Em 4 de novembro, o ministro das Relações Exteriores da Colômbia, Jaime Bermúdez, declarou que o acordo militar não previa o aumento da presença militar norte-americana na Colômbia e que não seriam enviados combatentes.



No final de outubro, o Congresso dos Estados Unidos aprovou uma verba de US$ 46 milhões para a reforma e ampliação da base militar de Palanquero, distante 180 km de Bogotá.



Para 2010, o Departamento de Defesa norte-americano terá um orçamento total de US$ 680 bilhões.



A proposta também define os valores que o governo Obama aplicará na luta contra o narcotráfico e a insurgência e para operações e construções militares no exterior.

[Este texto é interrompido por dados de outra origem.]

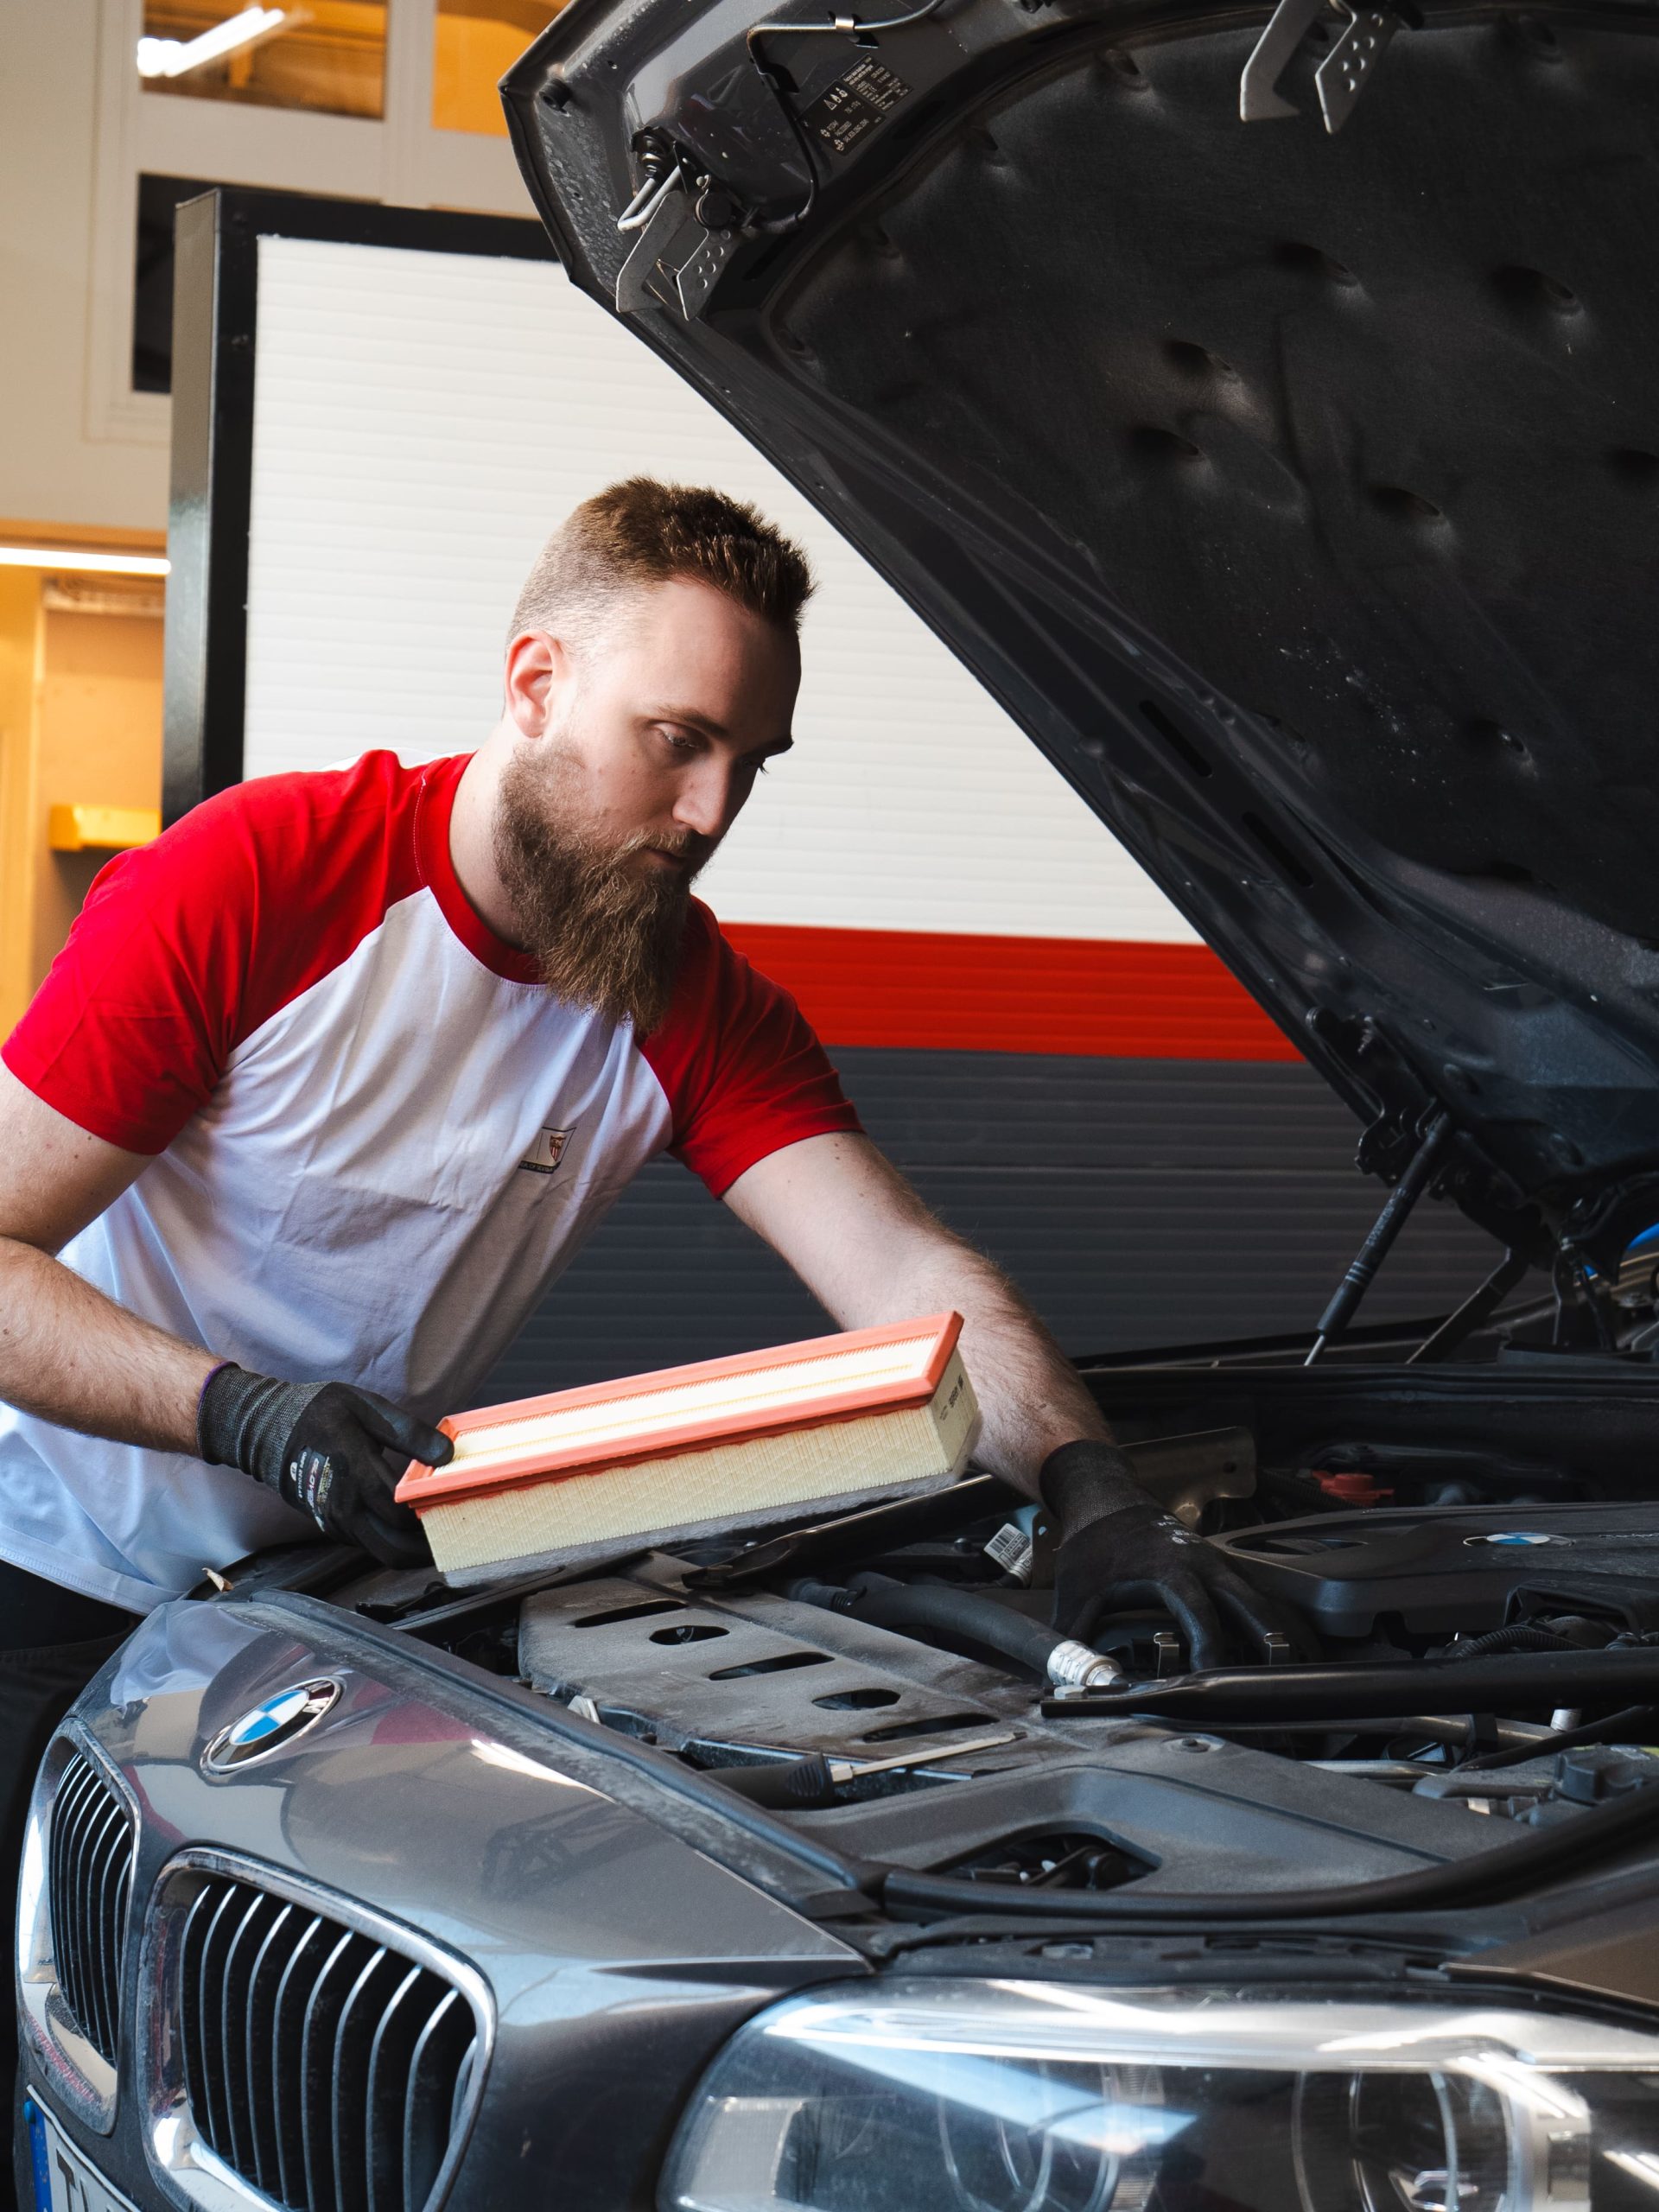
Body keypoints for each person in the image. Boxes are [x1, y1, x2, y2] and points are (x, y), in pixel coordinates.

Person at [0, 477, 1287, 1975]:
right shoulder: (260, 880)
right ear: (536, 682)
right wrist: (248, 1416)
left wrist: (1090, 1488)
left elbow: (908, 1281)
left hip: (308, 1607)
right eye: (676, 742)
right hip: (43, 1563)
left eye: (751, 764)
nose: (710, 814)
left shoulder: (685, 996)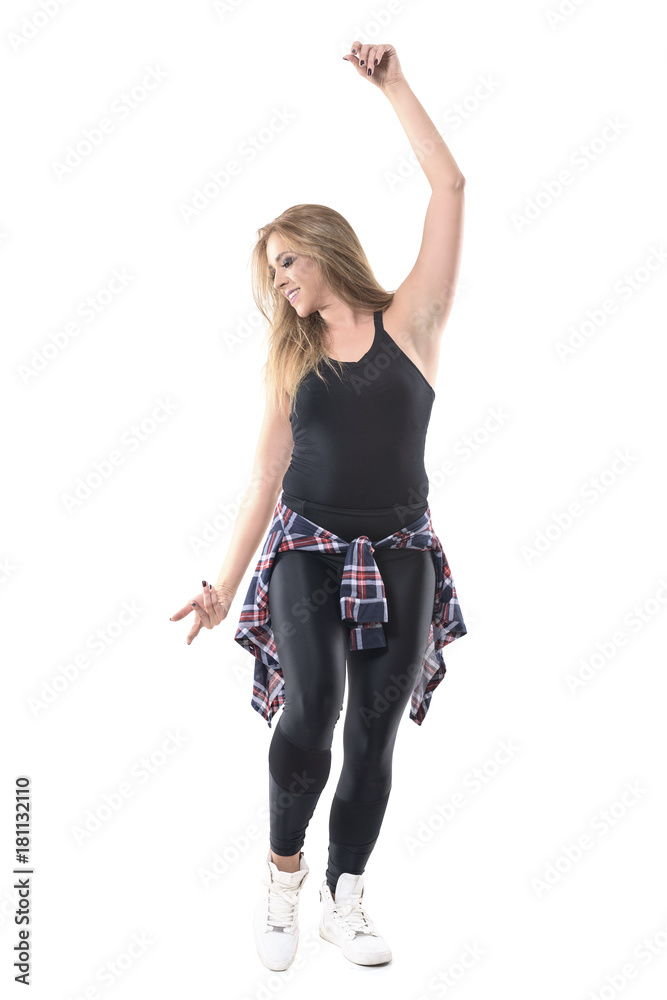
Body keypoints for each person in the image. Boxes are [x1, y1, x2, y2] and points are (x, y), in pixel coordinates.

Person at [170, 41, 467, 972]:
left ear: (326, 248)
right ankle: (282, 880)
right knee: (314, 707)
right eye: (273, 271)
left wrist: (394, 86)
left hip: (402, 551)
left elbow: (449, 189)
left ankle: (346, 897)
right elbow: (265, 478)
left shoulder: (410, 322)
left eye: (288, 261)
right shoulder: (289, 358)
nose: (282, 283)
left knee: (375, 728)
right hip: (305, 547)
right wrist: (222, 584)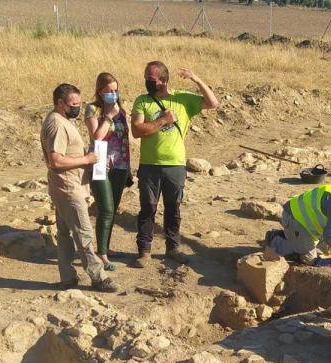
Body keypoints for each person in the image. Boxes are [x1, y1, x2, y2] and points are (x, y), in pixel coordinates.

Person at [130, 61, 219, 267]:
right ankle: (144, 251)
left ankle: (173, 248)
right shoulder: (142, 101)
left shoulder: (182, 99)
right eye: (146, 79)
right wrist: (162, 121)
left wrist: (196, 79)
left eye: (151, 79)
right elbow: (136, 131)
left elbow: (213, 103)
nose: (147, 83)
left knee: (173, 208)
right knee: (147, 209)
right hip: (149, 164)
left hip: (175, 165)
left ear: (163, 80)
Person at [40, 83, 119, 293]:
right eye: (73, 104)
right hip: (68, 188)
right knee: (83, 234)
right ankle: (98, 277)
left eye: (79, 103)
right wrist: (87, 159)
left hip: (65, 186)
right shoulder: (57, 124)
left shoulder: (59, 120)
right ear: (60, 103)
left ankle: (67, 278)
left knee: (65, 235)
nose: (77, 107)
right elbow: (55, 160)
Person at [84, 72, 131, 271]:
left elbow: (125, 139)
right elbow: (97, 136)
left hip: (119, 163)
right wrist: (109, 116)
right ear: (100, 91)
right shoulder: (92, 109)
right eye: (108, 91)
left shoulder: (122, 110)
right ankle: (101, 255)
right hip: (100, 161)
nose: (113, 94)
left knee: (114, 209)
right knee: (106, 209)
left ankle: (107, 247)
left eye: (115, 90)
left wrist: (128, 166)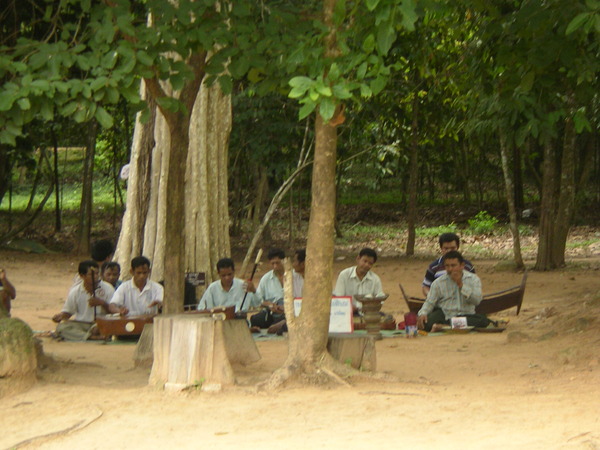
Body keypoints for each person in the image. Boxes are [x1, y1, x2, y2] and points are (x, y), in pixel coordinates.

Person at [417, 250, 489, 332]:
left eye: (453, 265)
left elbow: (477, 300)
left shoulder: (473, 279)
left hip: (466, 315)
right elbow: (430, 302)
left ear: (462, 265)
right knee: (425, 323)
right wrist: (423, 313)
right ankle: (451, 325)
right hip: (446, 315)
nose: (450, 269)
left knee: (483, 321)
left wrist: (461, 284)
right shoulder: (438, 282)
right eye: (447, 266)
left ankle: (444, 326)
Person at [52, 260, 115, 340]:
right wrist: (60, 316)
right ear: (82, 276)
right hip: (82, 324)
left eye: (97, 273)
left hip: (100, 323)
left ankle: (84, 336)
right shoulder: (75, 291)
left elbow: (114, 312)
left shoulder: (108, 288)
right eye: (91, 274)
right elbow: (68, 312)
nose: (96, 277)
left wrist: (102, 303)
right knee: (61, 327)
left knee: (105, 327)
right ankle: (91, 337)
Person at [422, 232, 475, 296]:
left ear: (457, 247)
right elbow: (426, 286)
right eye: (446, 248)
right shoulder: (434, 267)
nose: (449, 251)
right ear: (441, 248)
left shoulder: (468, 266)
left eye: (453, 248)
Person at [334, 247, 385, 313]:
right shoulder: (344, 275)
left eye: (370, 263)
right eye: (365, 261)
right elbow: (339, 298)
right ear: (358, 259)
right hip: (348, 313)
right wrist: (350, 307)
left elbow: (380, 298)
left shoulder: (375, 279)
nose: (366, 265)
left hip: (368, 313)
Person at [246, 248, 286, 330]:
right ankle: (278, 325)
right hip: (272, 313)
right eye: (273, 263)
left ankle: (279, 325)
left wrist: (285, 308)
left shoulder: (294, 276)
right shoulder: (266, 279)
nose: (275, 266)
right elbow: (259, 300)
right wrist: (270, 305)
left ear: (284, 261)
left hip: (289, 312)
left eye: (277, 263)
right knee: (255, 320)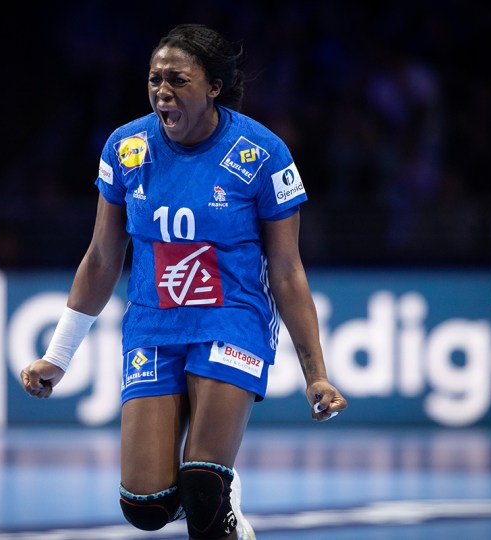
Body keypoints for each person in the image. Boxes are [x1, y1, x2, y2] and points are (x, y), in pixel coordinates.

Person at [20, 24, 347, 540]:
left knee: (202, 488)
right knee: (145, 507)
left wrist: (316, 375)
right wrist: (57, 357)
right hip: (153, 324)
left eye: (178, 80)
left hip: (231, 319)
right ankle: (215, 495)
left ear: (213, 87)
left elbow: (287, 270)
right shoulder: (126, 147)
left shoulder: (262, 153)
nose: (162, 92)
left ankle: (219, 496)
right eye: (155, 79)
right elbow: (102, 258)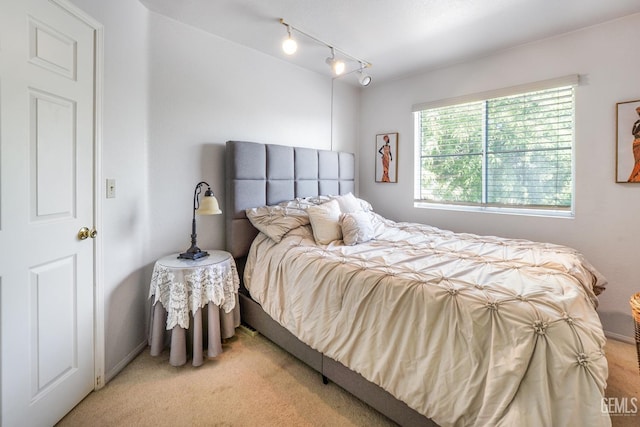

As revelações fazem crescer as desconfianças sobre os reais interesses dos Estados Unidos na América do Sul.



Em reunião da União das Nações Sul-Americanas (Unasul), o presidente Álvaro Uribe foi cobrado sobre a possibilidade dos militares norte-americanos realizarem operações fora do território colombiano.



Na oportunidade, negou qualquer garantia por escrito de que isso não ocorreria.



A íntegra do acordo publicada pelo InfoRel em 5 de novembro (editoria de América Latina), não proíbe as operações fora da Colômbia.



O princípio da não-intervenção em outros países não é garantia, pois se os Estados Unidos alegarem legítima defesa poderão atuar fora do território colombiano.



Desta forma, o acordo assinado entre os dois países permitirá que a interpretação dos Estados Unidos sobre a região prevaleça.



O documento da Força Aérea dos Estados Unidos faz referência à América do Sul como “uma sub-região crítica onde a segurança e a estabilidade estão permanentemente ameaçadas pelo narcotráfico patrocinado por organizações terroristas, governos antiamericanos, pobreza endêmica e desastres naturais recorrentes”.



O texto é de maio deste ano e o acordo só foi assinado em Bogotá no final de outubro.